Hem ev içinde hem de ekonomik faaliyetlerde çalışan çocuklarımızın sayısı artmaktadır. Bunun temel nedenlerinden biri kuralsız, güvencesiz çalışmadır. Hükümet, çocuk işçiliği ile mücadelede samimi ise önce emek alanındaki temel hak ve özgürlüklerin önünü açmalı, özgürlükleri kısıtlamaktan vazgeçmeli, uluslararası sözleşmelerin gereğini yerine getirmelidir. Çocukların emek sömürüsünden kurtulmalarının, emek piyasalarının kuralsızlığından kurtulmanın yegâne yolu buradan geçmektedir.
Geçtiğimiz yıl yasalaşan 4+4+4 yasası ile zorunlu ilköğretim yaşı 6-13 yaş aralığına çekilmiştir. Bu durumda ortaokulun bitiş yaşı aynı zamanda çocuk işçiliğin yaygınlaşma yaşını fiilen 13’e düşürmüştür.
Yine esneklik başlığı altında evden ve uzaktan çalışmayı yasal hale getirme çabası ev içinde çalışan 8 milyon çocuğu ilgilendirmektedir.
□ □ □ □ □ □ □
*Yapılacak görevler*
1. Çocuk işçiliği konulu metinden, "Hem ev içinde" sözlerini içeren yerden başlayıp "milyon çocuğu ilgilendirmektedir." sözlerinden sonra bitecek şekilde ilgili kısmı harfi harfine yazınız.
2. Çocuk işçiliği konulu metne göre 4+4+4 yasasıyla zorunlu ilköğretim yaşı hangi aralığa çekilmiştir?
3. Çocuk işçiliği konulu metni son cümlesinden sonra devam ettiriniz.

*Verilen veriler*
□ □ □ □ □ □ □
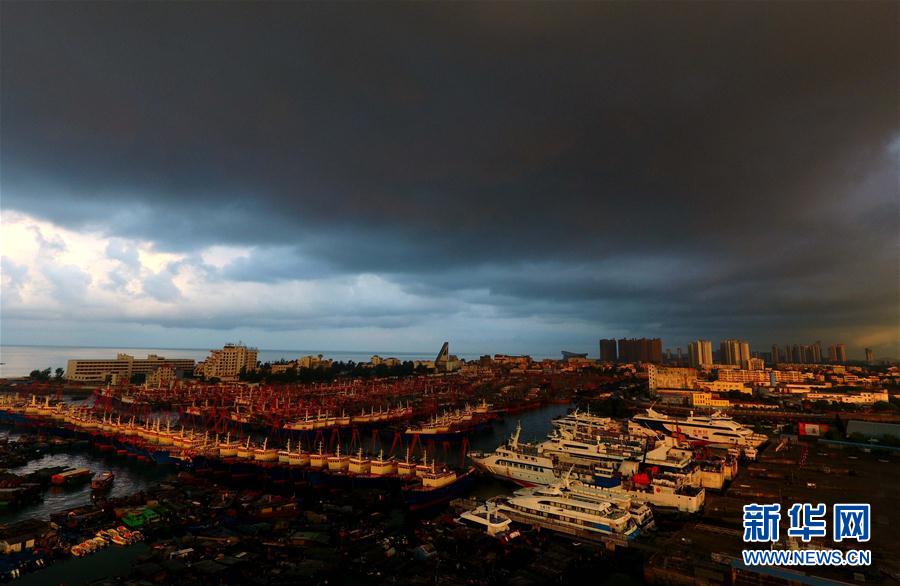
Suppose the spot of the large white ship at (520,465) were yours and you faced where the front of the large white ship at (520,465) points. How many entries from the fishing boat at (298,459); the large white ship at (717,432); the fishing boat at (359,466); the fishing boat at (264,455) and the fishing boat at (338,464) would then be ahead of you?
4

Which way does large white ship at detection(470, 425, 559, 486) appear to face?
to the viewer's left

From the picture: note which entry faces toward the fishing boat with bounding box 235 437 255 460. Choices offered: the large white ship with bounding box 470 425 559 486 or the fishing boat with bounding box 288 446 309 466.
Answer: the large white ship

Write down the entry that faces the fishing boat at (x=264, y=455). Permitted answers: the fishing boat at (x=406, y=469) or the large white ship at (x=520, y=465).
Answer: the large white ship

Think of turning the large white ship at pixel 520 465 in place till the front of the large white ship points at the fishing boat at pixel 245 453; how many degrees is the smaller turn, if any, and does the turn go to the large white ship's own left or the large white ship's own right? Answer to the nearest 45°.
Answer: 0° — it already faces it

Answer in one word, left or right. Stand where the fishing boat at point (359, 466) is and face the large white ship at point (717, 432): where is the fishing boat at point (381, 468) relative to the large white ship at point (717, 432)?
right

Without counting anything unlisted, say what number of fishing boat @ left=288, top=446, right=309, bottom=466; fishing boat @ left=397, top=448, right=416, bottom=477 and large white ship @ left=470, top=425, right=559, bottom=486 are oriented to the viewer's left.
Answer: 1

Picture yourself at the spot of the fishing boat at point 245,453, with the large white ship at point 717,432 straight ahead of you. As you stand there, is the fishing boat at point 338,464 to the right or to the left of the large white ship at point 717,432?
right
□ □ □ □ □ □ □
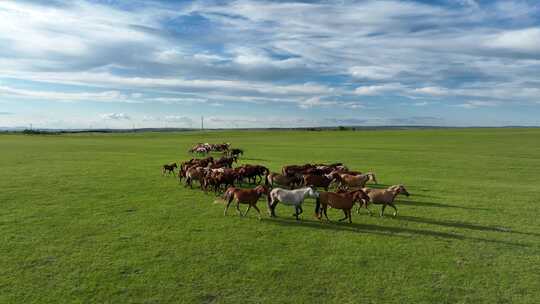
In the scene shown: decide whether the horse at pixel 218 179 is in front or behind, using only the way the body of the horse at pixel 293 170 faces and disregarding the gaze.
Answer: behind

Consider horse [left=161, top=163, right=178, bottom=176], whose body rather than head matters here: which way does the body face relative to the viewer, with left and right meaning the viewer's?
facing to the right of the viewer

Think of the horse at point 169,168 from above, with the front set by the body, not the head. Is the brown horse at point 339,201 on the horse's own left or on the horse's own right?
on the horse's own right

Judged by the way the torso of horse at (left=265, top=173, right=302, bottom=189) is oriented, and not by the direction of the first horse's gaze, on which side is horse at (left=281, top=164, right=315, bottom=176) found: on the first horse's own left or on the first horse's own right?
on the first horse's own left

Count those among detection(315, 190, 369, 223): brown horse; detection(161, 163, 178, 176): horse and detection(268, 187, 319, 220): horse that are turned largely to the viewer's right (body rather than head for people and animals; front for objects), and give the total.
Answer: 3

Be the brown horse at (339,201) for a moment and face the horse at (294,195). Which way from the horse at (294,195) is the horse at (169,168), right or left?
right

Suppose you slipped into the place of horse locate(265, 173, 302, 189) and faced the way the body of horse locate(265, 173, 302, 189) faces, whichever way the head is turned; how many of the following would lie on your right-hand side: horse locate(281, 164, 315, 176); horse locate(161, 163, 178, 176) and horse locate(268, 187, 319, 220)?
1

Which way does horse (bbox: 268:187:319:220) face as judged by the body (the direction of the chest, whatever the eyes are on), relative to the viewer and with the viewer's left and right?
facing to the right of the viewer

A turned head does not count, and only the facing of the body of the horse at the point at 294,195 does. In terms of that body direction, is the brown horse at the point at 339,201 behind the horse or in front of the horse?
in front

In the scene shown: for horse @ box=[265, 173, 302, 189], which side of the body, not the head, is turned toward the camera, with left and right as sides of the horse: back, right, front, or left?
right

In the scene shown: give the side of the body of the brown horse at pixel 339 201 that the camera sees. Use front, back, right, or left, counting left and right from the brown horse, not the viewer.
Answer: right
□ □ □ □ □ □ □
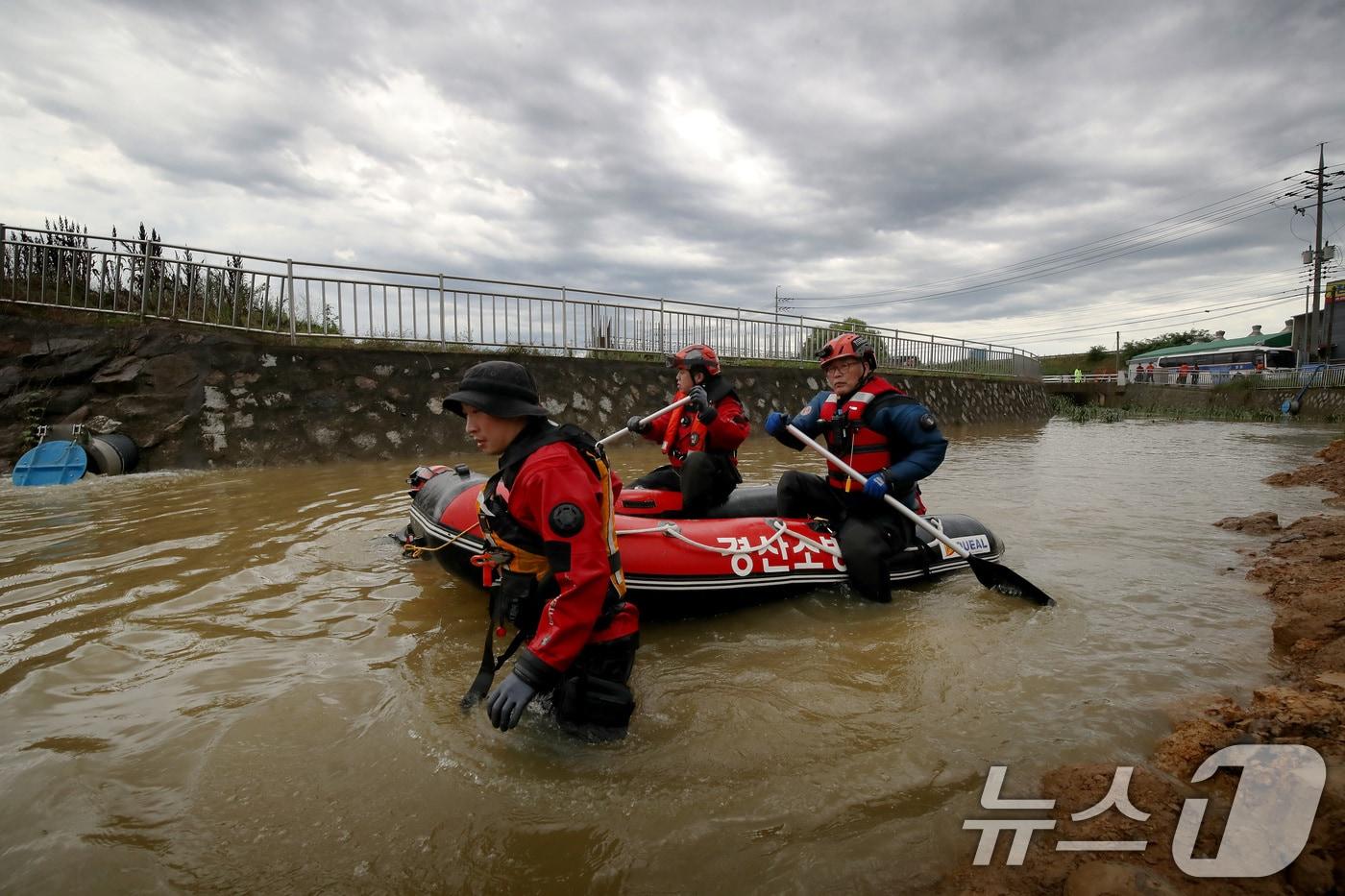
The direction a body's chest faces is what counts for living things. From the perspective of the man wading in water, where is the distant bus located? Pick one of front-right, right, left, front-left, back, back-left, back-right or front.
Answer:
□ □ □ □ □ □ □
*Görev yanıtları*
1.
Hem ev içinde hem de ekonomik faaliyetlerde çalışan çocuklarımızın sayısı artmaktadır. Bunun temel nedenlerinden biri kuralsız, güvencesiz çalışmadır. Hükümet, çocuk işçiliği ile mücadelede samimi ise önce emek alanındaki temel hak ve özgürlüklerin önünü açmalı, özgürlükleri kısıtlamaktan vazgeçmeli, uluslararası sözleşmelerin gereğini yerine getirmelidir. Çocukların emek sömürüsünden kurtulmalarının, emek piyasalarının kuralsızlığından kurtulmanın yegâne yolu buradan geçmektedir.
Geçtiğimiz yıl yasalaşan 4+4+4 yasası ile zorunlu ilköğretim yaşı 6-13 yaş aralığına çekilmiştir. Bu durumda ortaokulun bitiş yaşı aynı zamanda çocuk işçiliğin yaygınlaşma yaşını fiilen 13’e düşürmüştür.
Yine esneklik başlığı altında evden ve uzaktan çalışmayı yasal hale getirme çabası ev içinde çalışan 8 milyon çocuğu ilgilendirmektedir.

2. 6-13 yaş aralığına.

3.
Türkiye’yi Avrupa’nın Çin’i, doğu illerini ise Türkiye’nin Çin’i yapma çabası, çocuk işçiliği açısından, çıraklık, stajyerlik gibi uygulamalar ile kuralsızlık, esneklik ve güvencesizlik ekseninde ağır sonuçlar yaratacaktır. İş kazalarında Çin ile rekabet eden Türkiye, şimdi de çocuk işçiliğinde Asya tipi bir modeli benimsemiş görünmektedir. Ucuz İstihdam Stratejisi ve 4+4+4 sistemi bunun zeminini yaratma gayretinin ifadesidir.
Çocuk işçiliği, yoksulluk ve güvencesizlik zemininde yükselen istihdam stratejilerinin yapısal olarak ürettiği bir sonuç olarak görülmelidir. Dolayısıyla çocuk işçiliği ile mücadele bu strateji ile mücadeleden geçmektedir.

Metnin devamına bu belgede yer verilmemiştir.